Purpose & Capability
The skill's declared purpose (AI trading assistant) and the runtime SKILL.md focus only on market analysis and a position sizing script. However the package contains many unrelated components (port_scanner.py, sql_injector.py, vulnerability-scanner, sandbox-script-executor, Playwright-based analyzer, etc.). Those capabilities (network scanning, SQL injection testing, sandbox execution) are not required for a trading assistant and are disproportionate to the stated purpose.
!
Instruction Scope
The provided ai-trading SKILL.md keeps scope to market analysis and risk management and references only position_sizing.py and templates. But many extra files and nested SKILL.md exist that instruct or enable: long-running monitoring loops (monitor.py), browser automation via Playwright (analyze_token.py), port scanning and basic SQL injection testing. Even if not referenced in the top SKILL.md, those scripts are present and could be executed by the agent if given leeway—this is scope creep and a security concern.
ℹ
Install Mechanism
There is no install spec (instruction-only), which limits automatic installation risk. However the bundle includes scripts that require additional dependencies (Playwright browser, requests, network access). If the agent or a user installs dependencies or runs these scripts, the environment may be extended to run browser automation and network probing. The lack of declared required binaries/envs is inconsistent with included Playwright-based code.
!
Credentials
The skill declares no environment variables or credentials (appropriate for trading helper), but contains scripts that contact arbitrary hosts and perform potentially intrusive actions (port scanning, SQL injection tests, external site scraping). While no secrets are requested, the presence of offensive testing tools is disproportionate and raises abuse/legal risk if executed against third-party targets.
✓
Persistence & Privilege
Flags show always:false and normal agent invocation settings. The skill does not request persistent system-level privileges in metadata. That said, some included scripts could run indefinitely (monitor.py with 'forever') if executed—so runtime behavior could be persistent if invoked.
Scan Findings in Context
[port_scanner_script] unexpected: A port_scanner.py that attempts TCP connects is included. Port scanning is unrelated to trading and can be used for reconnaissance; its presence is unexpected for a trading assistant.

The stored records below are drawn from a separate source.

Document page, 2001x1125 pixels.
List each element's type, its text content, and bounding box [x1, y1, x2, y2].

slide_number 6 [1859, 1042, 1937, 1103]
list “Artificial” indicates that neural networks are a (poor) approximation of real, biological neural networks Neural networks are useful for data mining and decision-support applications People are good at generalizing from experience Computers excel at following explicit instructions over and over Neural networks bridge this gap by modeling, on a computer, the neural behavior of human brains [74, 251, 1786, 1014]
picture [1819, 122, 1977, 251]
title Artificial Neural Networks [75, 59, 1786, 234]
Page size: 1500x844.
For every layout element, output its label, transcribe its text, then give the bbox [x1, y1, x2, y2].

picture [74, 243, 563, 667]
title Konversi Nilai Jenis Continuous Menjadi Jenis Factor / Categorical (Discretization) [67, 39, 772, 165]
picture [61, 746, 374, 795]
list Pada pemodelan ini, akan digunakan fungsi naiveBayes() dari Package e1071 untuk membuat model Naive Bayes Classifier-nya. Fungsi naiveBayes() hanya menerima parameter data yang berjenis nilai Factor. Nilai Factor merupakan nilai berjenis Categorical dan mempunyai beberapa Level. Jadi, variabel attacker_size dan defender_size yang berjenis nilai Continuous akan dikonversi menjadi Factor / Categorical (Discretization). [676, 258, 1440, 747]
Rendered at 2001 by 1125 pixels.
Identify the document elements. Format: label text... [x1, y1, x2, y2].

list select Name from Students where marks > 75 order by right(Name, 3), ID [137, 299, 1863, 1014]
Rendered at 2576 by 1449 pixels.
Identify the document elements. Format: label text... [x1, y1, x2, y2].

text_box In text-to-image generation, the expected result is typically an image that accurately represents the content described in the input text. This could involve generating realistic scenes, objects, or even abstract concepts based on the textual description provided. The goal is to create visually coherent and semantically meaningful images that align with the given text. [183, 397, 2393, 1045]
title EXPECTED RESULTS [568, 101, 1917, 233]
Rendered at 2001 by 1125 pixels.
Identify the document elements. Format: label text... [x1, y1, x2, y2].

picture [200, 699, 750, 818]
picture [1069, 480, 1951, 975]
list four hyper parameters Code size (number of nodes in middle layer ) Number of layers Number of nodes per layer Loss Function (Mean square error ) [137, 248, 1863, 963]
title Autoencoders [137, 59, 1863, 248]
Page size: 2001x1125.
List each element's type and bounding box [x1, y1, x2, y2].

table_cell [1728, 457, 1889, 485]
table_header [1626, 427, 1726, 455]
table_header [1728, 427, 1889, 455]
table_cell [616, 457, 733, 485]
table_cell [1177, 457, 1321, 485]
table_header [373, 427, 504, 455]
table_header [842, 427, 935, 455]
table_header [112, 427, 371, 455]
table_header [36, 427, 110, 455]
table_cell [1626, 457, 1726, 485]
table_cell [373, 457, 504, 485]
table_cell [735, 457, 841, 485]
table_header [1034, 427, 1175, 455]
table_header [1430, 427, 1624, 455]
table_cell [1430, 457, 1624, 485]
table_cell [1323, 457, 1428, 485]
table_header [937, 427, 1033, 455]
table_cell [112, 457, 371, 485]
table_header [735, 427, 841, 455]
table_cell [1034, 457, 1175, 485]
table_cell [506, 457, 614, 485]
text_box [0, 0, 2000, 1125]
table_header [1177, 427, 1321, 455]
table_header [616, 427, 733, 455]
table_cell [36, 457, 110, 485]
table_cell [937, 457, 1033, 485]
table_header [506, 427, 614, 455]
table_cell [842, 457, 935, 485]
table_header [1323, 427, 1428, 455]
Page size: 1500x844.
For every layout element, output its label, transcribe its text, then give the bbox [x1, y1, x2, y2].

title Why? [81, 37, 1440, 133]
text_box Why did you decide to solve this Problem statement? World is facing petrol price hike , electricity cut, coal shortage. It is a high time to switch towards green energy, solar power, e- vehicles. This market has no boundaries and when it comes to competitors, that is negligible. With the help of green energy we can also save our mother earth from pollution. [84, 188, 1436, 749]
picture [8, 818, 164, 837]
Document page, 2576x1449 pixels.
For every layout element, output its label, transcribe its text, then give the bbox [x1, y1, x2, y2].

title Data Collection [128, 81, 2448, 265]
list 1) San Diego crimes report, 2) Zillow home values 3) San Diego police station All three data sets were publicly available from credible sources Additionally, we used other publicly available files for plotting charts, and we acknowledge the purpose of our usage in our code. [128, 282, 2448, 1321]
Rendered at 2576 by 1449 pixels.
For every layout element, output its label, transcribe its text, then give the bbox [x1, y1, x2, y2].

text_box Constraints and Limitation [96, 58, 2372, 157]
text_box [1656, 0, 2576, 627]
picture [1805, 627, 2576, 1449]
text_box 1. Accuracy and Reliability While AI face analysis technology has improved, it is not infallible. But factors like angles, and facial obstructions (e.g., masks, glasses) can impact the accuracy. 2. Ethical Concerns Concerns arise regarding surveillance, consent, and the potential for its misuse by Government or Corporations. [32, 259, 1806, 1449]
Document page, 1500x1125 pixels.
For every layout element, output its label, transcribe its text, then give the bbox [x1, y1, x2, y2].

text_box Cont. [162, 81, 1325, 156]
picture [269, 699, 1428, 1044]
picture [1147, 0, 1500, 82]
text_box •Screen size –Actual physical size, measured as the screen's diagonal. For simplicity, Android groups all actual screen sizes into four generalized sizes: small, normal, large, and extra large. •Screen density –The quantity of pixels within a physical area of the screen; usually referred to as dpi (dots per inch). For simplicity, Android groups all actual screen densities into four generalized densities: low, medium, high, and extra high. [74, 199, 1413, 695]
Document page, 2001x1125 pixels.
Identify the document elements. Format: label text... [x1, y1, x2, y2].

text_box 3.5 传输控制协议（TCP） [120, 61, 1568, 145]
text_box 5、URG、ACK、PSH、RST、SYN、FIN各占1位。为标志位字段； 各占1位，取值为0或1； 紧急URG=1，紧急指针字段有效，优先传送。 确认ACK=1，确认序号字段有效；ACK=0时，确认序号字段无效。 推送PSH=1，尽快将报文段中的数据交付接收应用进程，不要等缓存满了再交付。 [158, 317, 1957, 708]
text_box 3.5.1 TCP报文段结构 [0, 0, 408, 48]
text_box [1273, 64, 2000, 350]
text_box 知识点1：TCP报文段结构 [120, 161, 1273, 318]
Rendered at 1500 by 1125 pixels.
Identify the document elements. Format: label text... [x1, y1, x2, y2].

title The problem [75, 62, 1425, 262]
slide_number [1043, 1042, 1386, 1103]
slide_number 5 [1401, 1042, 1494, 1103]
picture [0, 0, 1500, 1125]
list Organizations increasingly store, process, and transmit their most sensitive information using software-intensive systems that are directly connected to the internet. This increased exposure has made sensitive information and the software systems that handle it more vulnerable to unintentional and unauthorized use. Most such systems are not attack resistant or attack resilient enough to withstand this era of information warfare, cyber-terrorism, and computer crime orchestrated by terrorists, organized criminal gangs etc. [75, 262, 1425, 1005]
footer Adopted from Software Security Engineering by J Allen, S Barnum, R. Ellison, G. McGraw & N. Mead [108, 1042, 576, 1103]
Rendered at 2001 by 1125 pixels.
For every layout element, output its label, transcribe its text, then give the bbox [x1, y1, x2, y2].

[sql_injector_script] unexpected: A sql_injector.py that crafts injection payloads and probes URLs is present. This is an offensive testing capability not needed for market analysis.
[playwright_automation] unexpected: analyze_token.py uses Playwright to open pages and scrape dynamic content. Browser automation can be reasonable for token analysis, but Playwright introduces heavy dependencies and the script is packaged alongside unrelated offensive tools, increasing risk.
[sandbox_script_executor] unexpected: Files and references to a 'sandbox-script-executor' and 'vulnerability-scanner' suggest the bundle aggregates many separate skills, some of which enable executing arbitrary scripts—this amplifies the potential for abuse.
What to consider before installing
This package is mixed: the visible ai-trading instructions and position_sizing.py look legitimate, but the archive contains many unrelated and potentially dangerous tools (port scanner, SQL injection tester, sandbox executor, etc.). Before installing or running anything: 1) Do not run any scripts you don't understand or that contact external hosts. 2) Ask the publisher for a trimmed package that only contains the trading files you need (SKILL.md, position_sizing.py, templates, references). 3) If you must test, run in an isolated sandbox or VM with no network access and inspect dependencies (Playwright requires browser binaries). 4) Be aware of legal/ethical rules—port scanning and automated injection tests can be illegal or abusive against third-party systems. 5) Prefer official/verified trading skills from known authors, and if you proceed, scan the files for unexpected network calls or credential access and remove offensive tools. If you want, I can list all filenames flagged as unrelated or produce a cleaned manifest containing only the trading-related files.